Supplied data:
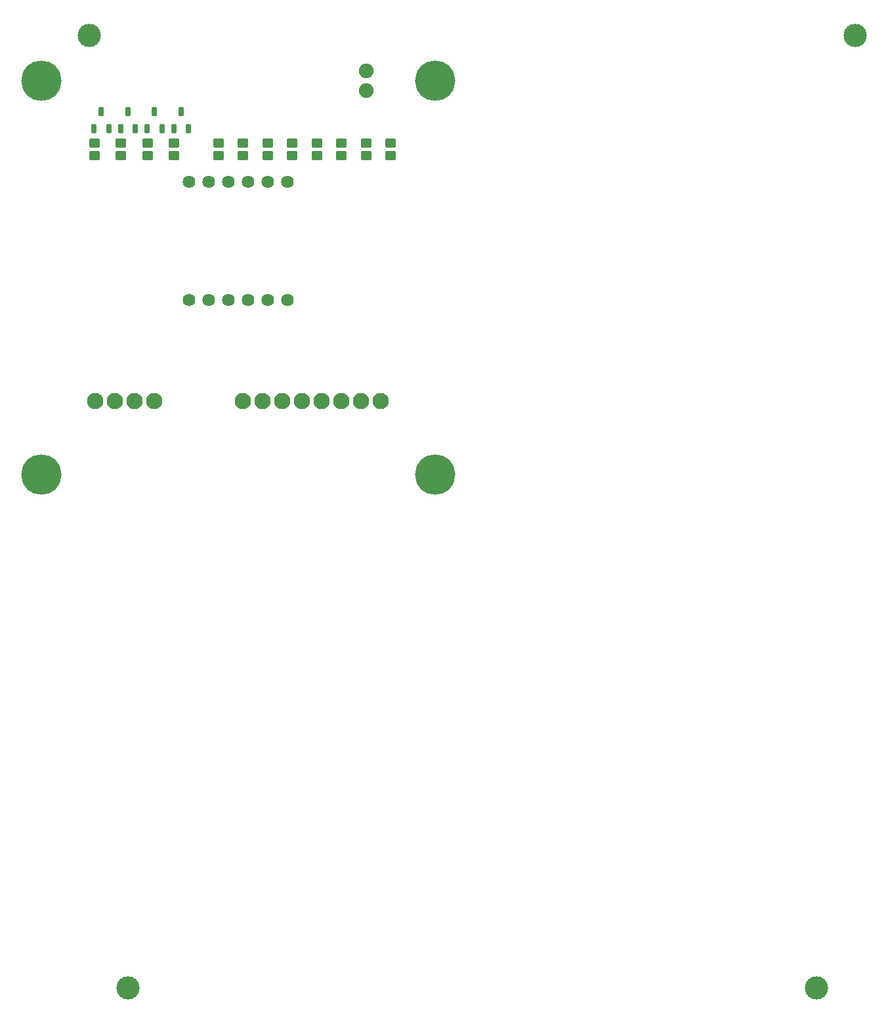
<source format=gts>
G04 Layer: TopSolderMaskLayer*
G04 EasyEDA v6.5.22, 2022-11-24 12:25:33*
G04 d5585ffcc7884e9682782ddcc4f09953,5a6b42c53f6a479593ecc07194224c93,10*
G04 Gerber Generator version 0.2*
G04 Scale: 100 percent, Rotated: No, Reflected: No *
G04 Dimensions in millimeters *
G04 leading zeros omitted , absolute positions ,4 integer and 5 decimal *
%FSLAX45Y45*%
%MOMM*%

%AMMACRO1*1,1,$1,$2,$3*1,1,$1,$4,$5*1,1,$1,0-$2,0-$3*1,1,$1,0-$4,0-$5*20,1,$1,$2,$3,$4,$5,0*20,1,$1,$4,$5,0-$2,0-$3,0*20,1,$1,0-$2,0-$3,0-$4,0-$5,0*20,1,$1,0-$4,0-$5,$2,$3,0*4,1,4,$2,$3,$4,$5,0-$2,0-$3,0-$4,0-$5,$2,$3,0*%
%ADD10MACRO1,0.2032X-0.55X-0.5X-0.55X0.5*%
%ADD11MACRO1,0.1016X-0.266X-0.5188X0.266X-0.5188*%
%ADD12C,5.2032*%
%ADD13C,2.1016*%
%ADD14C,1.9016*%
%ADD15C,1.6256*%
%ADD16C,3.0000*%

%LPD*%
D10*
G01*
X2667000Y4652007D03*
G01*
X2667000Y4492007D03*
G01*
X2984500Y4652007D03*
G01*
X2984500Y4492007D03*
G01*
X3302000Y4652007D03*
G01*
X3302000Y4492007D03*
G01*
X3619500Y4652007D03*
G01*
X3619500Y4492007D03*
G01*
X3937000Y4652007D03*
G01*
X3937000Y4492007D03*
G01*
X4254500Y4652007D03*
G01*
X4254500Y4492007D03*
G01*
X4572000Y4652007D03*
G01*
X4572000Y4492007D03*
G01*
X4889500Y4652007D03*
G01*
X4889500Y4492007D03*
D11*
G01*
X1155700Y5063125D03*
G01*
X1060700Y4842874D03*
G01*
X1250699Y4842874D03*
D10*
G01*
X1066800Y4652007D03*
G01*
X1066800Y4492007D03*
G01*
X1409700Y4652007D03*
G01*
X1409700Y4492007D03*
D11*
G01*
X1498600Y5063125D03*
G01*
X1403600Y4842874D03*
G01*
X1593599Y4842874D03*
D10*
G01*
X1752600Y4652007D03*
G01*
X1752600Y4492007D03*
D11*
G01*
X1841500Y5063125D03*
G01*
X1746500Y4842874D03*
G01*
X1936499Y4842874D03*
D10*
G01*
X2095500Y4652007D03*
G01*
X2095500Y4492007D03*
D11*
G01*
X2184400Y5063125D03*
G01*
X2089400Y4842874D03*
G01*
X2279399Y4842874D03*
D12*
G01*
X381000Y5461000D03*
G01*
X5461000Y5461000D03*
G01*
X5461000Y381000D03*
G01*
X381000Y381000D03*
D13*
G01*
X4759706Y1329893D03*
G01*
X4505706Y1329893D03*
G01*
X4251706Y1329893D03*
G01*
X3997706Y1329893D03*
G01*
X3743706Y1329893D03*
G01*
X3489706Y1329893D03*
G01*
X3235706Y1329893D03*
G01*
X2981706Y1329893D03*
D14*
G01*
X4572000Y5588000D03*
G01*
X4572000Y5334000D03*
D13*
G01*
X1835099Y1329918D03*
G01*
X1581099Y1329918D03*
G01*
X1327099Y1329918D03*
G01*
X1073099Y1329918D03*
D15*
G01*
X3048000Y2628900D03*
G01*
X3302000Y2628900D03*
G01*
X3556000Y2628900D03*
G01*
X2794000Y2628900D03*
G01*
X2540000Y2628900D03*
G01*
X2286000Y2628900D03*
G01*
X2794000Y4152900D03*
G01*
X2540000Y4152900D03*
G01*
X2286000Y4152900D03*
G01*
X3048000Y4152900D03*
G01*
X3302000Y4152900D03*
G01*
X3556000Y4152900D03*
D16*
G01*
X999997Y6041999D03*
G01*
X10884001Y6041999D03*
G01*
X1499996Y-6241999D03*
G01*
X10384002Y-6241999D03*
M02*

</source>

--

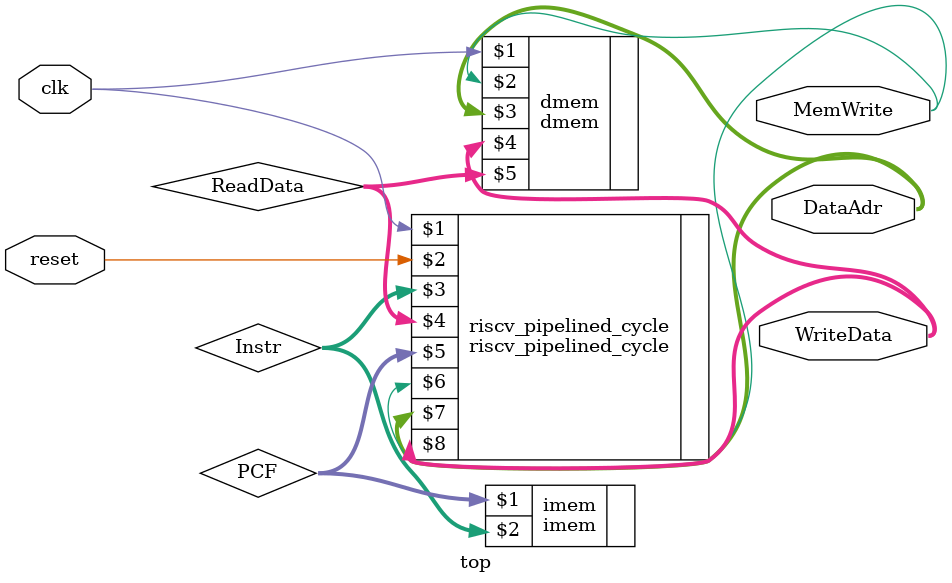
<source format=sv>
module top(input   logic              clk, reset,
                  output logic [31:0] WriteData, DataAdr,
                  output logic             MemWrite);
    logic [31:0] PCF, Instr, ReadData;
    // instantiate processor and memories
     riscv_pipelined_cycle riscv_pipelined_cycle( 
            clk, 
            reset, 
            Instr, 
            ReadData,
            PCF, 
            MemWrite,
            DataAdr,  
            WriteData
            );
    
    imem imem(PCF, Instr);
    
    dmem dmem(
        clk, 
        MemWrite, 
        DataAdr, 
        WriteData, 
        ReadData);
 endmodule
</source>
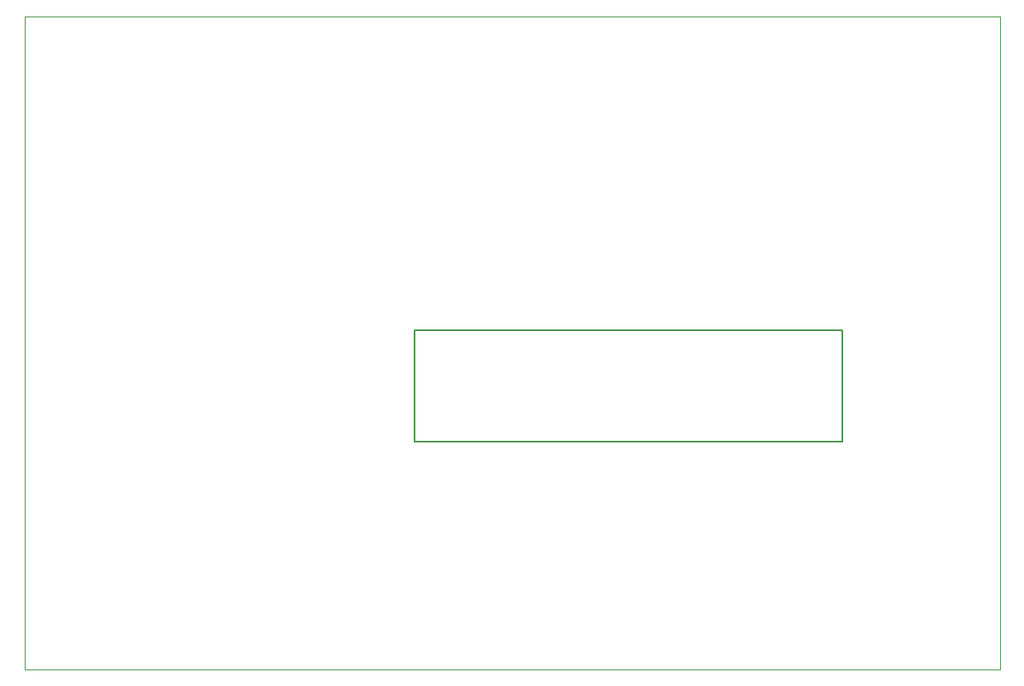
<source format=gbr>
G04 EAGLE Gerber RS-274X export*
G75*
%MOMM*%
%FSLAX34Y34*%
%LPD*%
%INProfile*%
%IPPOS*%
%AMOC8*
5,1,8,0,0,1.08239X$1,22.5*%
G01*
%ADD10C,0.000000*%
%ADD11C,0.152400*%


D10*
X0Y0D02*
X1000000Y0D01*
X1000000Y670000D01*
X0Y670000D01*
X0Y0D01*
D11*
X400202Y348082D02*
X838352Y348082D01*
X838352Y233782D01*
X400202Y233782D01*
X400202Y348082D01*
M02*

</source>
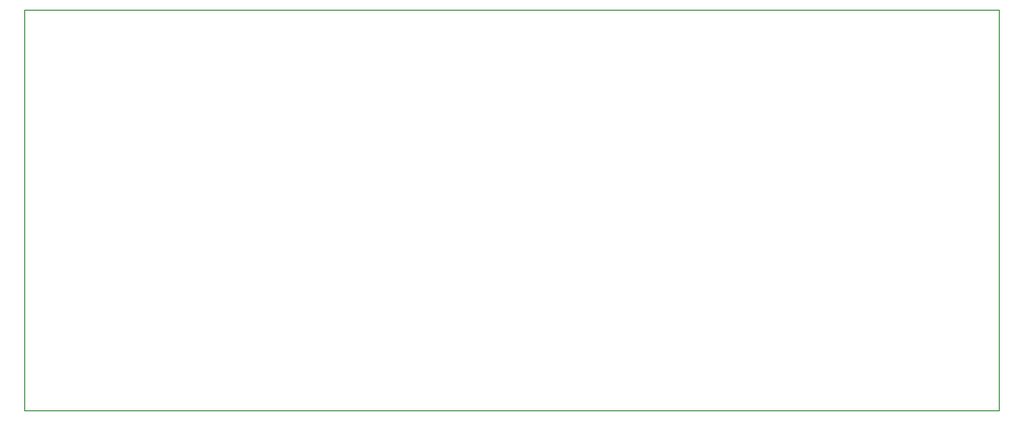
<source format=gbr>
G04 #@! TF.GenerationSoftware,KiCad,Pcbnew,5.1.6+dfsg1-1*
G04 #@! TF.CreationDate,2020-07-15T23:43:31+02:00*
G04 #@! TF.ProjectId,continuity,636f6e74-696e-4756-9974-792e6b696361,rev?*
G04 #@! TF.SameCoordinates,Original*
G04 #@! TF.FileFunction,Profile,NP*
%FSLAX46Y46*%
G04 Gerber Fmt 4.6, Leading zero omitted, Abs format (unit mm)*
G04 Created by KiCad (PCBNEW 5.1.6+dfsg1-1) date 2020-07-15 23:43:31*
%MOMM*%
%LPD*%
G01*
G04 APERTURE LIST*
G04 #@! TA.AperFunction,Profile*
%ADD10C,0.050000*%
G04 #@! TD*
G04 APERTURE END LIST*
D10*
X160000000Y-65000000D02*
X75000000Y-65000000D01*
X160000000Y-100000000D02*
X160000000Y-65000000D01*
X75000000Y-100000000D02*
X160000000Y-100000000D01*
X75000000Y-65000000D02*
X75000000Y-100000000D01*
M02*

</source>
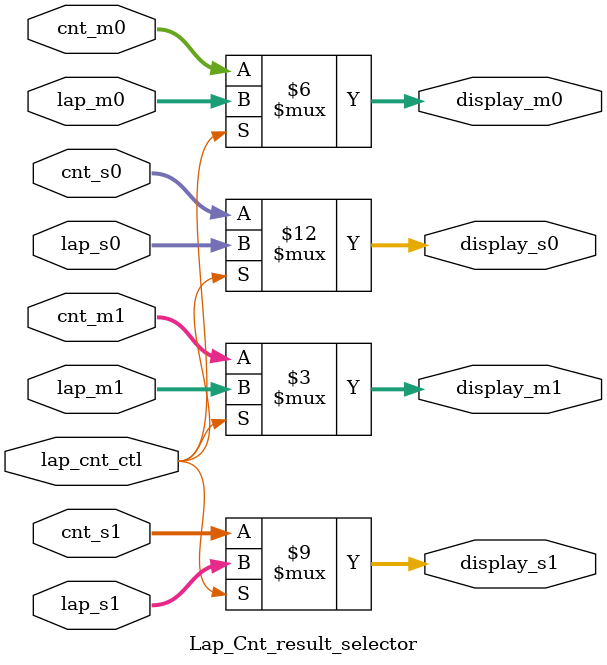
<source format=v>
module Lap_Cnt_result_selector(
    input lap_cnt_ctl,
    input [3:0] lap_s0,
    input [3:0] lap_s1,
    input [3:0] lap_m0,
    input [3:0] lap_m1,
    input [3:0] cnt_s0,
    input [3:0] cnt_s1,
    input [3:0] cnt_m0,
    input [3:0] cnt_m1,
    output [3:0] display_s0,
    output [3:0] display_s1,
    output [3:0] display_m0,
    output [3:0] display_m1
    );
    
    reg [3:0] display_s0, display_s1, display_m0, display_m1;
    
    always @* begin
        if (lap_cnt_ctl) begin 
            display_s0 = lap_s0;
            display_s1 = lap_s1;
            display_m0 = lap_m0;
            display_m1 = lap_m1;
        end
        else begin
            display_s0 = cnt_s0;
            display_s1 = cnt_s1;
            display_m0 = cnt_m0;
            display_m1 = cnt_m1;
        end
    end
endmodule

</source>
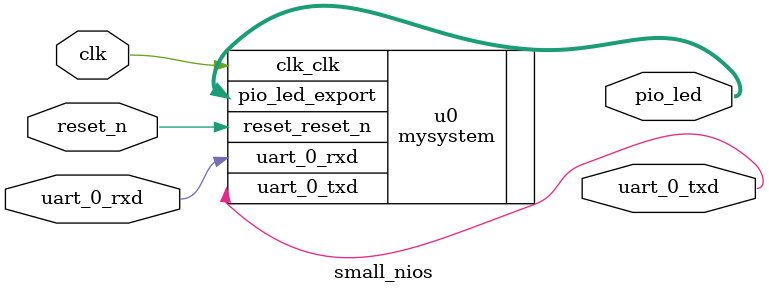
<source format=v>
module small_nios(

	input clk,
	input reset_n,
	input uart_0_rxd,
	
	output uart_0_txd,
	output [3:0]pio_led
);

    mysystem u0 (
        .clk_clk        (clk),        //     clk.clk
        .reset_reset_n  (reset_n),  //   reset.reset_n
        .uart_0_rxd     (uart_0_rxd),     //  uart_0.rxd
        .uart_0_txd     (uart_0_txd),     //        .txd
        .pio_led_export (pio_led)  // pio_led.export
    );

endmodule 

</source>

Your task:
Look through the entries and copy every line in which the string "MemWrite" appears.

Solution for this problem:
                  output logic             MemWrite);
            MemWrite,
        MemWrite, 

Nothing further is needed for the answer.